Pastoral Care of the Sick
Pastoral care of the sick is one of the most significant ways that we as the Body of Christ continue the mission and ministry of Jesus. As a Church, we have always taken seriously Jesus’ example of caring for the sick and our mandate to do the same. As a sacramental Church, we value the importance of sacraments in our lives as Catholics and the role of those sacraments at key moments such as times of serious illness.
As an area church, the Pontiac Area Vicariate has worked for over two years to improve our delivery of Pastoral Care services. Please use the resources here to learn more about Pastoral Care in the PAV.
Resources and Information:
The following is the text of the presentation on Anointing of the Sick by Msgr. John Zenz:
One of the major ministries of Jesus was healing of the sick, even raising the dead to new life. And of course in the tradition of the church, we are very familiar with St. Joseph, the foster father of Jesus, as being the patron saint of happy death. We can only imagine Joseph surrounded by Mary and Jesus as he went home to the heavenly father. In the Anointing of the Sick, as we continue the ministry of Jesus, we also recall the scripture passage on anointing that comes from St. James, chapter five, I quote from his very words, “ Is any among you sick? Let him call for the elders of the church, and let them pray over him, anointing him with oil in the name of the Lord; and the prayer of the faith will save the sick man, and the Lord will raise him up; and if he has committed sins, he will be forgiven.” ~ James 5:14-15.
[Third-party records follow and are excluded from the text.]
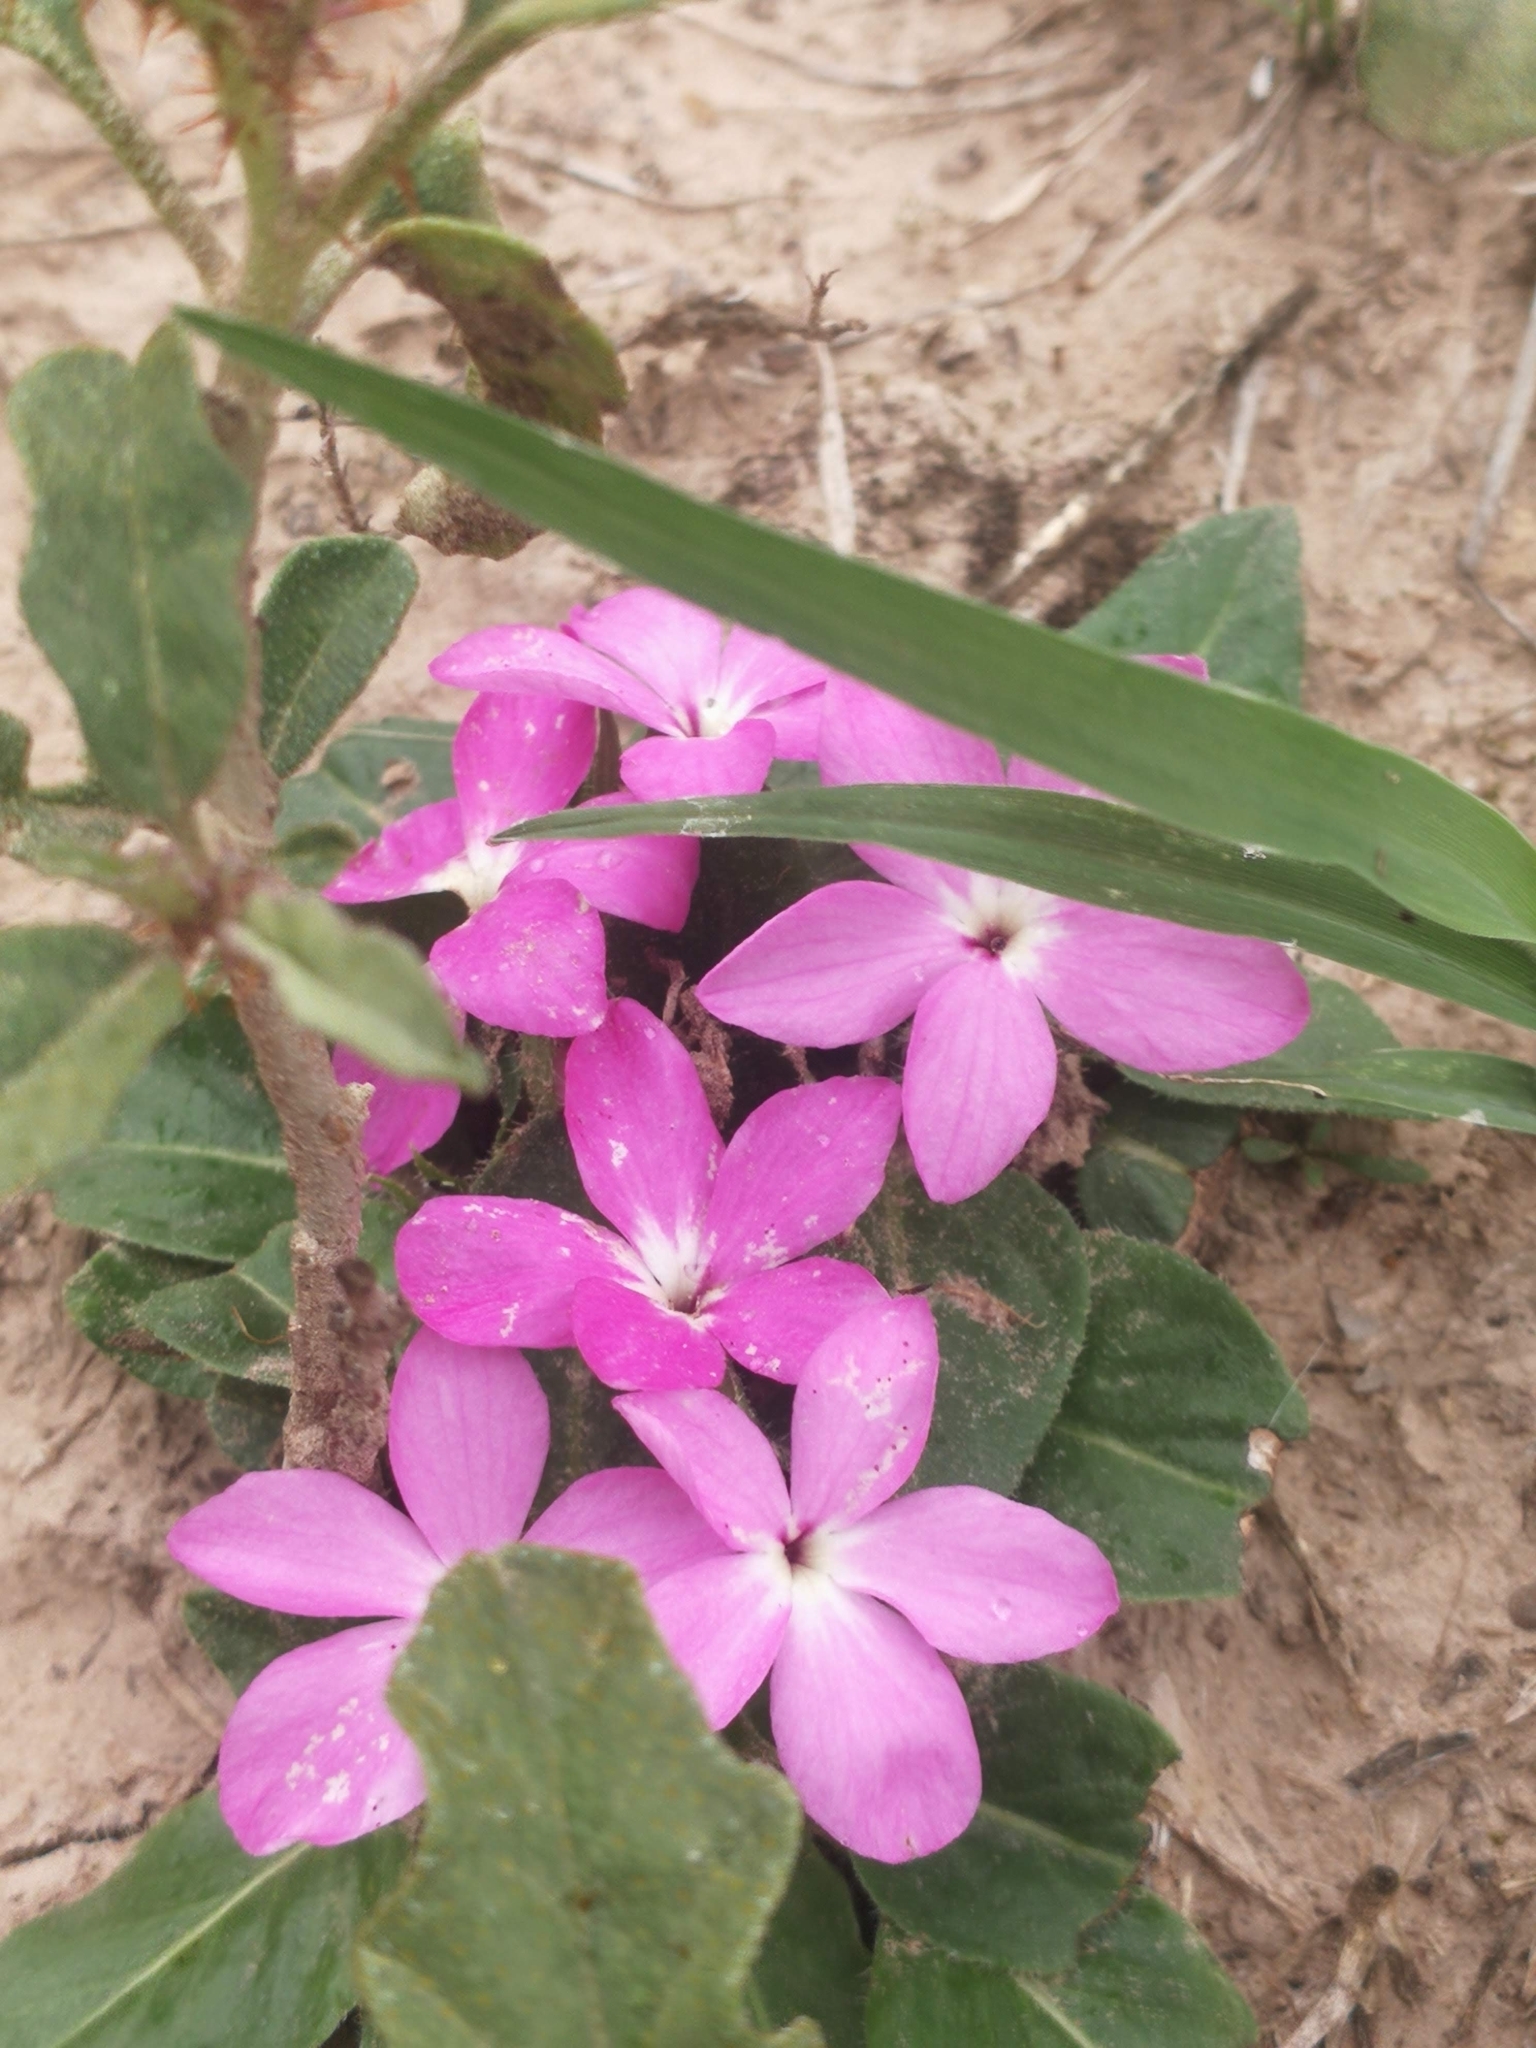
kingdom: Plantae
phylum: Tracheophyta
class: Magnoliopsida
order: Lamiales
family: Acanthaceae
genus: Stenandrium
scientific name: Stenandrium dulce
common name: Pinklet
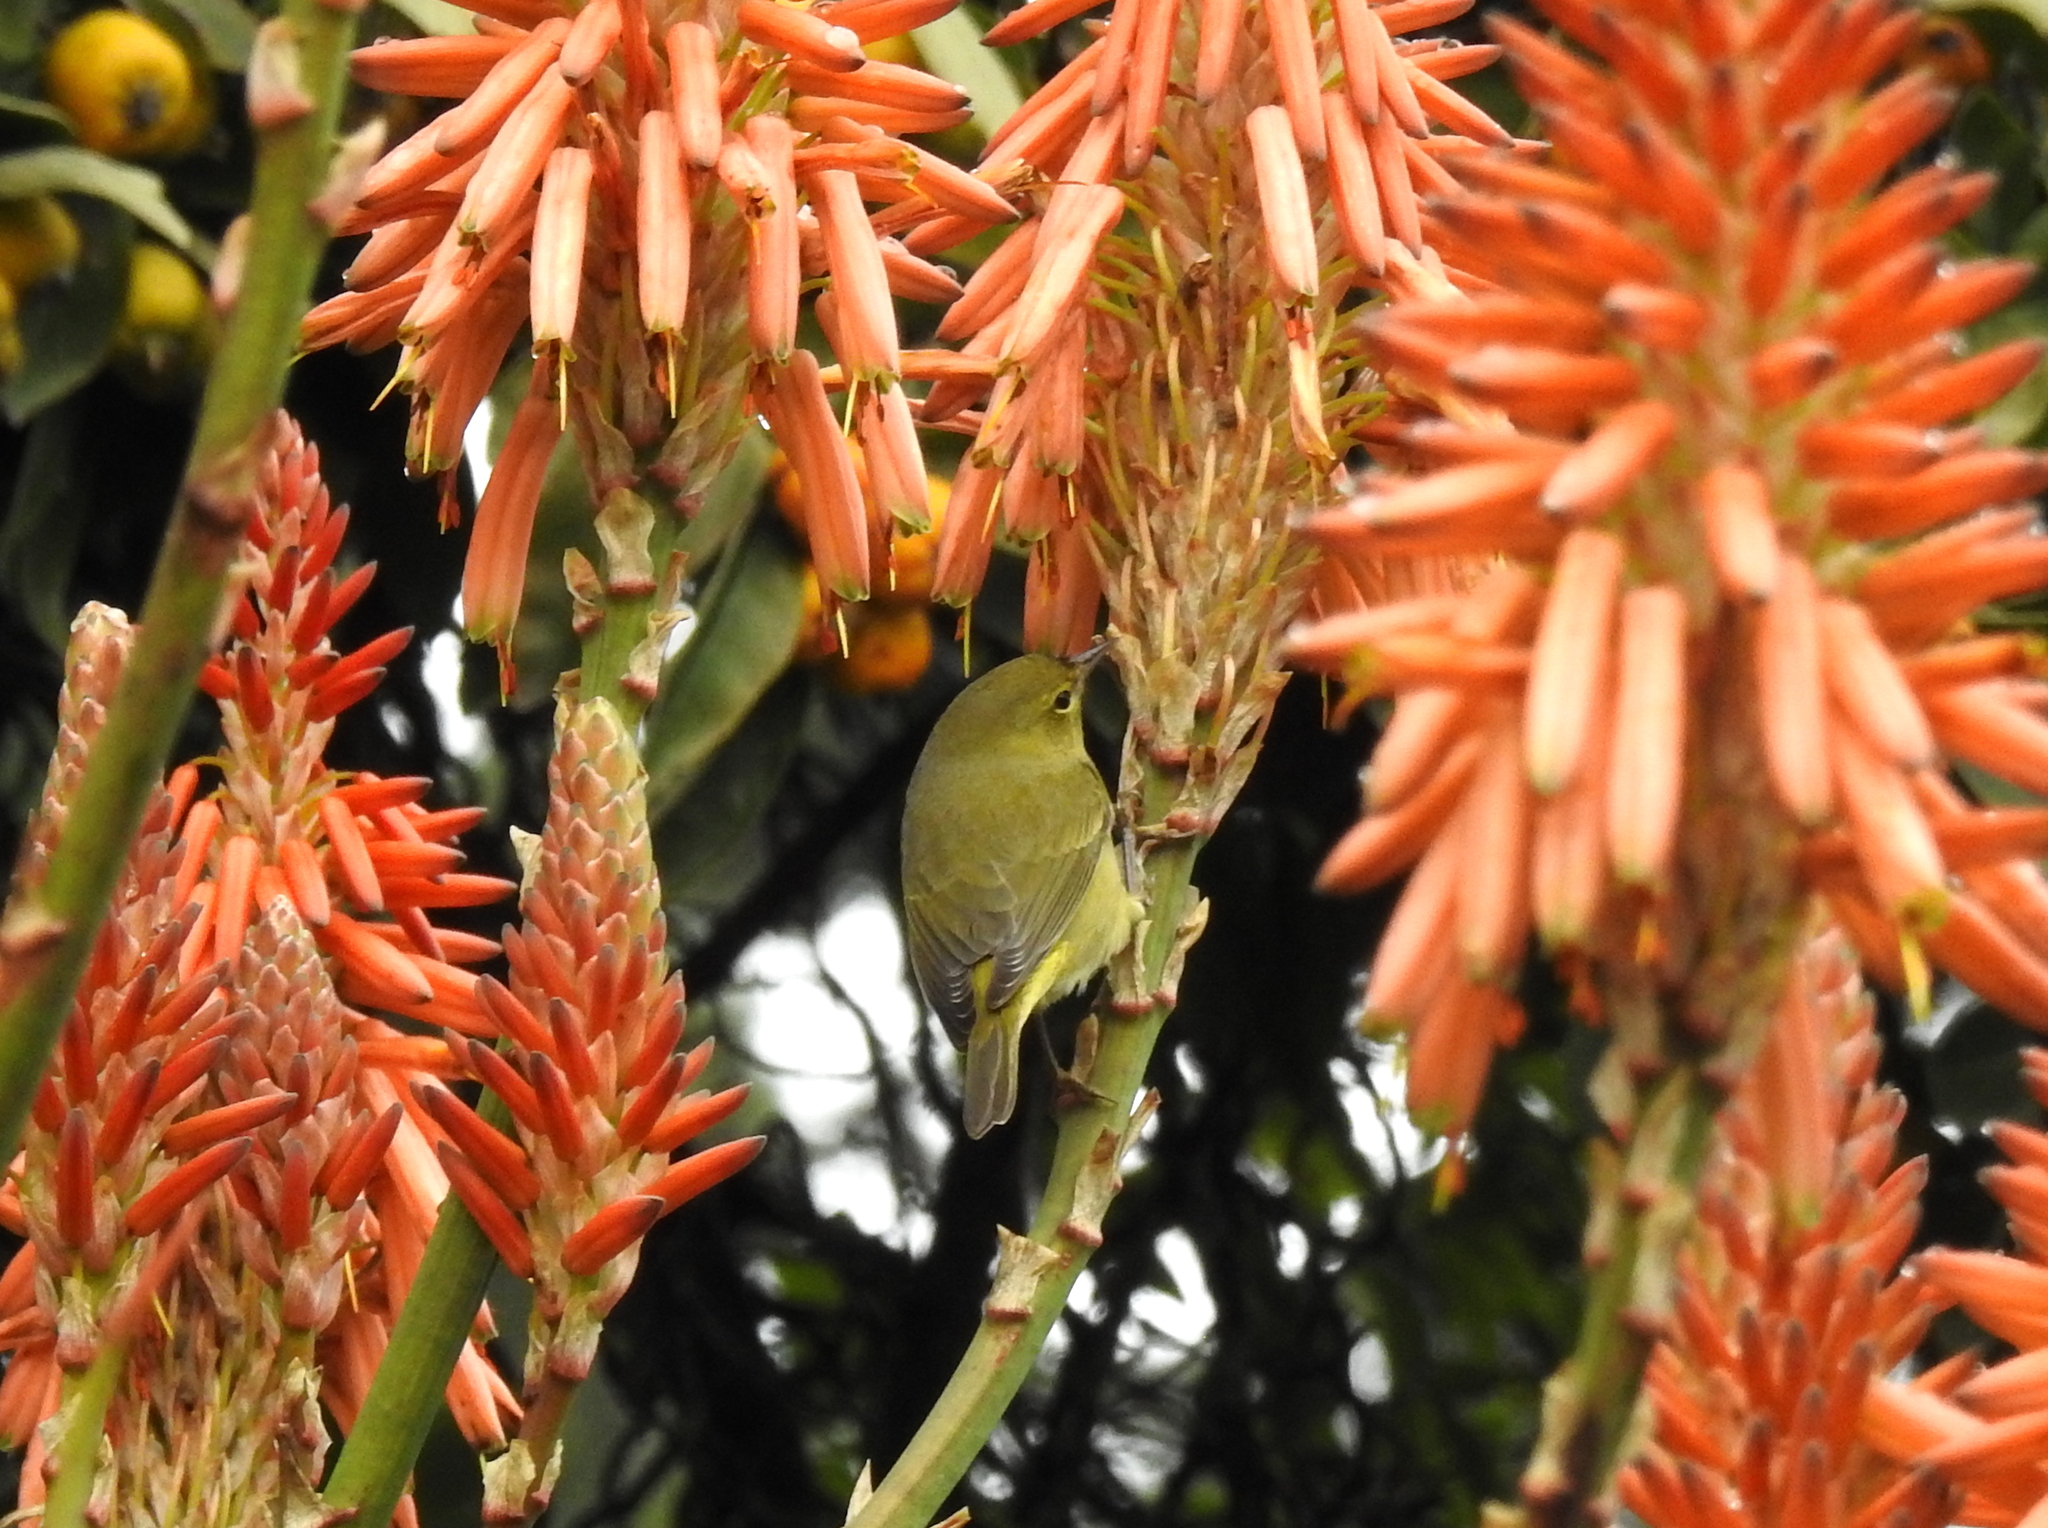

These words of St. James are basically the structure and format that we follow in the Rite of Anointing of the Sick and as St. James says, it is our firm faith and conviction that this sacrament can bring healing a body and certainly of spirit. This sacrament then involves the community and allows the sick person to know that he or she is not alone in their pain.
Anointing of the Sick involves two gestures, one is the imposition of hands and the other is the anointing with oil. Throughout our reflections on the sacraments, we‘ve been emphasizing the hands, for many reasons, first of all again, the hands remind us of the power of God. They also remind us of the extension of the prayer of the Church, that reaches out to touch the person. The priest imposes hands on the person about to be anointed and prays for that person to receive the spirit of the healing power of Jesus. And then the priest anoints the person on the forehead and also on the hands. The anointing is of course done with sacred oil, oil blessed by the bishop on Holy Thursday at the Chrism Mass. And that same oil is used throughout the year in every hospital or nursing home or for house calls as we try to bring the healing power and presence of the Lord.
One of the important things about the Sacrament of the Sick is that it involves the whole community and links the sick person with the rest of the Church so that no one ever should feel alone. For that reason, many parishes encourage a communal rite of anointing once a year at one of the regular weekend liturgies. This helps everyone remember that we all have some need of healing, no matter what our age or what our circumstances, although the sacrament is primarily intended for those with chronic problems or urgent need. And so, at the time of anointing, many opportunities are presented for bringing the Holy Eucharist, if it’s in the hospital, maybe the priest will anoint and then give the Holy Eucharist or if it’s administered in a communal setting, it will truly have the celebration of the Holy Eucharist right there. And that too is appropriate, because the Holy Eucharist is the primary sacrament which builds up the body of Christ, the Church.
Anointing of the Sick is yet one more expression of the beautiful and powerful way the Lord Jesus wants to be with each Christian and with the whole Church as He has promised until the end of time. Yes, in deed, the sacraments are a way that God constantly claims us and reclaims us, as His own Holy people.